[Pixel coordinate boxes]:
※ ※ ※
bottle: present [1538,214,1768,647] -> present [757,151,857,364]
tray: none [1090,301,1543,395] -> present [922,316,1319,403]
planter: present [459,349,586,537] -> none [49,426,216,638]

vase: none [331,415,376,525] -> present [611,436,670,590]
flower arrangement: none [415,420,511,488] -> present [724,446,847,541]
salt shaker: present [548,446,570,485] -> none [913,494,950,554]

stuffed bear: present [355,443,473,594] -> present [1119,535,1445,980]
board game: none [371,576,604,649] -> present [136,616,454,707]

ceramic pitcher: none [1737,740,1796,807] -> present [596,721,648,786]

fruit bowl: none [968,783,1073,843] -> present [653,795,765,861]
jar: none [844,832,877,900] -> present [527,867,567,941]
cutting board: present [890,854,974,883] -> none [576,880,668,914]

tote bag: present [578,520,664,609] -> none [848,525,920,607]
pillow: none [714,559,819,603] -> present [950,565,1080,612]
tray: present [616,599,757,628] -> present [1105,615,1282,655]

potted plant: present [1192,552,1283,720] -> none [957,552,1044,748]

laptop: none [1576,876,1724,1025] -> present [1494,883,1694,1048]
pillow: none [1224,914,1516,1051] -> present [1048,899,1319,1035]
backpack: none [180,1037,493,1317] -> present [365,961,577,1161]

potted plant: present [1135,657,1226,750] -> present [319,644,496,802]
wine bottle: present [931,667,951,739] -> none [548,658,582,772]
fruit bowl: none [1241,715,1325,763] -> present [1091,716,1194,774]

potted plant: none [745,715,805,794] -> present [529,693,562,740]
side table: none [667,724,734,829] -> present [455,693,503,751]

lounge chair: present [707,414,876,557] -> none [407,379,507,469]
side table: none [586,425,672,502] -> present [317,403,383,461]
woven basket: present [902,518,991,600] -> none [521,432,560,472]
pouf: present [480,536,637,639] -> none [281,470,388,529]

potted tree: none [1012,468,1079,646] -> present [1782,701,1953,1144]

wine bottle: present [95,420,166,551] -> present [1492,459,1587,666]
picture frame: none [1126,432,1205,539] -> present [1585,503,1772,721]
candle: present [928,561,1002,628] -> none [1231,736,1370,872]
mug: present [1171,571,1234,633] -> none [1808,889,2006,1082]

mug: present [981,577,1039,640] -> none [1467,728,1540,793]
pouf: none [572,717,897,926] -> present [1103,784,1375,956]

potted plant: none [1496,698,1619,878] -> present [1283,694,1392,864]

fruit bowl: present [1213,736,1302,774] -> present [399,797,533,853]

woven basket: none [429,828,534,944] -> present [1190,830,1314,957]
※ ※ ※
[Assignment]:
Transcribe every entry exactly, omitting nothing.

[Answer box]:
bottle: present [1538,214,1768,647] -> present [757,151,857,364]
tray: none [1090,301,1543,395] -> present [922,316,1319,403]
planter: present [459,349,586,537] -> none [49,426,216,638]

vase: none [331,415,376,525] -> present [611,436,670,590]
flower arrangement: none [415,420,511,488] -> present [724,446,847,541]
salt shaker: present [548,446,570,485] -> none [913,494,950,554]

stuffed bear: present [355,443,473,594] -> present [1119,535,1445,980]
board game: none [371,576,604,649] -> present [136,616,454,707]

ceramic pitcher: none [1737,740,1796,807] -> present [596,721,648,786]

fruit bowl: none [968,783,1073,843] -> present [653,795,765,861]
jar: none [844,832,877,900] -> present [527,867,567,941]
cutting board: present [890,854,974,883] -> none [576,880,668,914]

tote bag: present [578,520,664,609] -> none [848,525,920,607]
pillow: none [714,559,819,603] -> present [950,565,1080,612]
tray: present [616,599,757,628] -> present [1105,615,1282,655]

potted plant: present [1192,552,1283,720] -> none [957,552,1044,748]

laptop: none [1576,876,1724,1025] -> present [1494,883,1694,1048]
pillow: none [1224,914,1516,1051] -> present [1048,899,1319,1035]
backpack: none [180,1037,493,1317] -> present [365,961,577,1161]

potted plant: present [1135,657,1226,750] -> present [319,644,496,802]
wine bottle: present [931,667,951,739] -> none [548,658,582,772]
fruit bowl: none [1241,715,1325,763] -> present [1091,716,1194,774]

potted plant: none [745,715,805,794] -> present [529,693,562,740]
side table: none [667,724,734,829] -> present [455,693,503,751]

lounge chair: present [707,414,876,557] -> none [407,379,507,469]
side table: none [586,425,672,502] -> present [317,403,383,461]
woven basket: present [902,518,991,600] -> none [521,432,560,472]
pouf: present [480,536,637,639] -> none [281,470,388,529]

potted tree: none [1012,468,1079,646] -> present [1782,701,1953,1144]

wine bottle: present [95,420,166,551] -> present [1492,459,1587,666]
picture frame: none [1126,432,1205,539] -> present [1585,503,1772,721]
candle: present [928,561,1002,628] -> none [1231,736,1370,872]
mug: present [1171,571,1234,633] -> none [1808,889,2006,1082]

mug: present [981,577,1039,640] -> none [1467,728,1540,793]
pouf: none [572,717,897,926] -> present [1103,784,1375,956]

potted plant: none [1496,698,1619,878] -> present [1283,694,1392,864]

fruit bowl: present [1213,736,1302,774] -> present [399,797,533,853]

woven basket: none [429,828,534,944] -> present [1190,830,1314,957]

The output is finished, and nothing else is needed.